▶ **Selected text**:
Wednesday, May 23, 2007

White House spokesman Tony Fratto



Not much else to say, though Republican Presidential Candidate and Southern Baptist Minister Mike Huckabee seems like one of the above too (btw, the arrow's only pointing at me... er... her, but that don't mean shit)...

Oh, wait, I do have a Liver Sport Report: Major Beleaguered Baseball announced today that instead of inserting a * beside the stat of a record broken by a player in the Steroid Era (like when Big Head Barry and the Bonds passes His Honor Hammerin' Hank Aaron in a month or so), they'll be putting a picture of an Asteroid. Though Bud "None For The Wiser" Selig is and has been Major League Baseball impersonated (since his coup d'etat years back of O Fay Can You Vincent), he had no comment. He figured an Asteroid will go there for him.

Check out mediocrenewyork.com already, will ya...

Saturday, May 12, 2007

Georgia ('s granddaughter's tits) on my mind


Ok, so I know I'm not alone in tanking this Gary Marshall stinker, but if I were you, I'd rule out seeing "Georgia Rule" for different reasons than those you may have already heard or read. Everyone seems to be saying that Lyndsay Lohan's performance in this cinematic after-school special (as a lying slut who gets soap in her mouth) is the films single asset. I disagree, there are 2, her tits. Those wonderful natural specimens of voluptuous, blossoming femality, along with her uncanny (I wonder why?!) ability to deliver lines about blow jobs and seeing/touching her de-pantified punani, are the only things that stand out in "Georgia Rule", so skip it.

▶ **Extracted entries**:
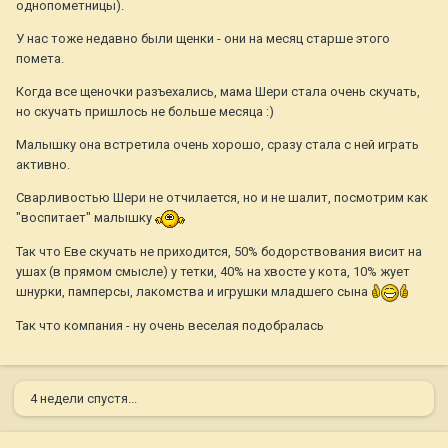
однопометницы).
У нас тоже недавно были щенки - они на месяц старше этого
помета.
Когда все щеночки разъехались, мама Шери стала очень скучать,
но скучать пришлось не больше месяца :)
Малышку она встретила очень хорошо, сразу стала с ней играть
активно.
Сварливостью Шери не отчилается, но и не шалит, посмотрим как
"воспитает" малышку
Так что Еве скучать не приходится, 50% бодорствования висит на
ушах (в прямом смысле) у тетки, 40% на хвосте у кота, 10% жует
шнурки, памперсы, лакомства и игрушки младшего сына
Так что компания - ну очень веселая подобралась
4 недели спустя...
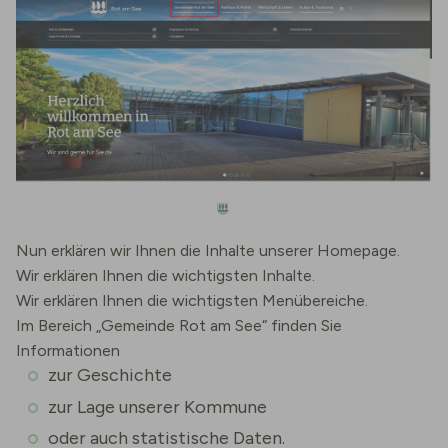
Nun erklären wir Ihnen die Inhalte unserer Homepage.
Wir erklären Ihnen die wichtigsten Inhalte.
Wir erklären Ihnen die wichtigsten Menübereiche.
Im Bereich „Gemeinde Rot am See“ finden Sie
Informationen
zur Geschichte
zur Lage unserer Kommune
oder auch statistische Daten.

==

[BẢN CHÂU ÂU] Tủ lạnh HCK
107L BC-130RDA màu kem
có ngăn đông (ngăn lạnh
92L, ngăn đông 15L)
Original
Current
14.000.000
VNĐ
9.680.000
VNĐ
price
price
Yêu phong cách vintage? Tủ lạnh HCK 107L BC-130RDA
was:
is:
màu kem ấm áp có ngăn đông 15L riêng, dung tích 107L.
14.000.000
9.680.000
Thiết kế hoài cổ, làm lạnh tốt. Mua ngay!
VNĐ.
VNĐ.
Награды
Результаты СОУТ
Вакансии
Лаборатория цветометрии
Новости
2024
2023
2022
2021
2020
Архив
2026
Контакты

▶ **Task requirements**:
[1] Can you give again, word for word, the lines in the records starting at the line with "однопометницы)." and ending at the line with "Малышку она встретила", both of those lines included?
[2] Could you carry on the blog posts on baseball and "Georgia Rule" from the point where they stop?

▶ **Written answers**:
[1]
однопометницы).
У нас тоже недавно были щенки - они на месяц старше этого
помета.
Когда все щеночки разъехались, мама Шери стала очень скучать,
но скучать пришлось не больше месяца :)
Малышку она встретила очень хорошо, сразу стала с ней играть

[2]
Mixing a standard rich fish out of Cali water story with a tentative tale of adolescent rape is admirable of Director Gary Marshal, but it's pushing it too, esp. when the former includes hoky slapstick gags, tasteless jokes about kiddie erections and gratuitous shots of Jane Fonda's aging (yet somehow still shapely) tucas. I commend Marshall for bringing to the screen a touchy subject, but the sad thing is that what he ended up with is a Laverne Dafazio meets Big Ragu storyline (in this case, Lohan and some pick-up truck ridin', bohunk, Mormon model), uneasily trying to live alongside something bigger, and the wooden dialogue and over all cliche sitcominess that ensues makes the Director's sister Penny's clunker "Riding in Cars with Boys" seem like Oscar material by comparison.

Lohan's bi-atch Lolita keeps the soap afloat, but mainly, as I said, for visual reasons. As for her co-stars, only the oddly likeable Dermot Mulroney succeeds (did he have a hair-lip?), though his role is purely a transparent plot device to counter a fat, creepy Cary Elwes (where the hell has been?!), as the scripted "bad man". To round out the cast, Desperate Housewife Felicity Huffman, lookin' eerily like Edie Falco, plays a desperate housewife, and Jane Fonda, in the title role, has obviously kinda lost her acting ability (along with the extra skin that used to shape her face).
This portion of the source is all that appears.